Around one in seven London knife retailers are acting irresponsibly by selling potential weapons to children as young as 13.
The figures emerged from test purchases across the country with 96 retailers out of the 725 test purchased in London selling knives to underage children.
Despite it being illegal to sell knives to anyone under the age of 18, teens were able to buy a machete, while another bought a lock knife.
One 14-year-old bought a nine-inch serrated knife while a London retailer sold a knife to a 13-year-old.
The news follows a sharp 20% rise in knife crime in England and Wales with the vast majority of knife crime involving teenagers and young adults.
The government recently announced plans to end home delivery of knives to make it harder for underage people to get their hands on knives.
Test purchases by Royal Greenwich Trading Standards even saw a major supermarket chain sell either razor blades or craft knives to a a 15-year-old and 16-year-old.
A Croydon trader was ordered to pay £2,000 in fines and costs after selling a four-piece craft knife set to two underage teenagers after prosecution by Croydon Council.
Despite most retailers passing the test purchases, the Local Government Authority are calling for greater fines and tougher sentences for irresponsible retailers selling knives to underage teens.
Currently, retailers who sell a knife to an under-18 face up to six months in jail or a fine of up to £5,000.
Cllr Simon Blackburn, chair of the LGA’s Safer and Stronger Communities Board, said:
“Despite most retailers passing test purchases of knives, trading standards teams at councils across the country are uncovering some shocking abuses of the law.
“Knives are lethal weapons in the wrong hands and it’s vital that shops do all they can to prevent them falling into the hands of young people because just one illegal knife sale could have tragic consequences.
“Knife crime has risen significantly in the past year. Clearly there are many different ways that people access knives, whether from home, high street stores or online sales, but we need to make sure that the retail supply of knives is managed robustly across all sales points.

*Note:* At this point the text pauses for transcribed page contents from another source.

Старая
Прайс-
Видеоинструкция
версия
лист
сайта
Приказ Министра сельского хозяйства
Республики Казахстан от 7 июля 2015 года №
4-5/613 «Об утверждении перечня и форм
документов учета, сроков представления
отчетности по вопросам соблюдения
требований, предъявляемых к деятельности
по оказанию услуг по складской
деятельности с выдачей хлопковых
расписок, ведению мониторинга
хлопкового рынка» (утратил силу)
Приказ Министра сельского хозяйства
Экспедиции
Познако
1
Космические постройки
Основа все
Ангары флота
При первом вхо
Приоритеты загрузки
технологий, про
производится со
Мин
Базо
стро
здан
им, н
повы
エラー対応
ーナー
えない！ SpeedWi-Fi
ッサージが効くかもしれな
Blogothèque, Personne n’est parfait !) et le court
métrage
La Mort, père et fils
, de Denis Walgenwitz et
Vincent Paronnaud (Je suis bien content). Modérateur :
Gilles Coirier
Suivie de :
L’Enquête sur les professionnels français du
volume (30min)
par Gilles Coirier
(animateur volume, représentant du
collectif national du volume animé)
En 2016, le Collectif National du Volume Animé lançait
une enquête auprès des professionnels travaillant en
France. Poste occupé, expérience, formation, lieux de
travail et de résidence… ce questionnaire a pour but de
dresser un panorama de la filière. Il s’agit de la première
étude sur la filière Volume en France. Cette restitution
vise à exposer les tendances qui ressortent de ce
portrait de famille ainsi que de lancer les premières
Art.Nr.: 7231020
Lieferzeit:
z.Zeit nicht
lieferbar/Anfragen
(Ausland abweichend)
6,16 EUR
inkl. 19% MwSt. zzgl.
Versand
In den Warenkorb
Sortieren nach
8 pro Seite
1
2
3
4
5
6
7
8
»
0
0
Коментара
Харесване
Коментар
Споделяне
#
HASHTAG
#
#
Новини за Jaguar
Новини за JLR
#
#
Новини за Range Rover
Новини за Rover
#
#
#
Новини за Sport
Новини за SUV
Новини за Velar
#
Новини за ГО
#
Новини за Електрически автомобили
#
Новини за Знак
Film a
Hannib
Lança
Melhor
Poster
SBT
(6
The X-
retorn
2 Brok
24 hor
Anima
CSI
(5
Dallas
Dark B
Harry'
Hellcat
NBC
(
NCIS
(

“The recent government announcement on collection points for online knife sales is an encouraging step, but needs to be backed up with action on the high street where the sale of knives needs to be checked consistently, for example, by asking for proof of age if a retailer is unsure the buyer is under 18.
“With councils experiencing ongoing funding pressures, we are calling on the retail industry to step up and fund underage test purchasing activities and liaise with councils to help improve safety standards and compliance with the law on knife sales.
“Councils will be working with retailers to educate them about their responsibilities when it comes to selling knives, continue to carry out test purchasing and won’t hesitate to take enforcement action against anyone selling such dangerous weapons unlawfully.
“Tougher sentences, including larger fines, are also needed to reflect the seriousness of selling knives to children.”